[Data under study Boundary: Start]
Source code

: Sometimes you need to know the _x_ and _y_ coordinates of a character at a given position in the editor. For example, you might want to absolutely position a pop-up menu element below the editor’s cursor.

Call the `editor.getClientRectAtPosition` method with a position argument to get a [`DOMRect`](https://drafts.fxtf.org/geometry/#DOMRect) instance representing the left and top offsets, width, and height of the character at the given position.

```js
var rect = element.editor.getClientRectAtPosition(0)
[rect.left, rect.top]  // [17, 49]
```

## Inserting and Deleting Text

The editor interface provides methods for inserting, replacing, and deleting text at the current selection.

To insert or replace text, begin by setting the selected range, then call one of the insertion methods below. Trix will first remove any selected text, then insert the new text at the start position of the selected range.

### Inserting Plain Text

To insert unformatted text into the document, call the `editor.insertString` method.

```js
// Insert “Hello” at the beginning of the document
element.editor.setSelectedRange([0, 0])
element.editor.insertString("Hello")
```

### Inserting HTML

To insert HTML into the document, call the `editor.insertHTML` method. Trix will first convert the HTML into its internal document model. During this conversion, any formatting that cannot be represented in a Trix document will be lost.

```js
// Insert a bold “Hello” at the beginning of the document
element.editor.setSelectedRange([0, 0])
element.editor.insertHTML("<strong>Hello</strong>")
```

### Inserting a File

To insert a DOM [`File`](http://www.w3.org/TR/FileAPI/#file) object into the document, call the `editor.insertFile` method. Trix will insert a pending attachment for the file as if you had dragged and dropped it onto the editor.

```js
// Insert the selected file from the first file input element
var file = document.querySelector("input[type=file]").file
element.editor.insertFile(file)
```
[Data under study Boundary: End]
> _Activity_: Take the entries above and copy out all lines with the string "will".

> _Reply to the exercise_:
To insert or replace text, begin by setting the selected range, then call one of the insertion methods below. Trix will first remove any selected text, then insert the new text at the start position of the selected range.
To insert HTML into the document, call the `editor.insertHTML` method. Trix will first convert the HTML into its internal document model. During this conversion, any formatting that cannot be represented in a Trix document will be lost.
To insert a DOM [`File`](http://www.w3.org/TR/FileAPI/#file) object into the document, call the `editor.insertFile` method. Trix will insert a pending attachment for the file as if you had dragged and dropped it onto the editor.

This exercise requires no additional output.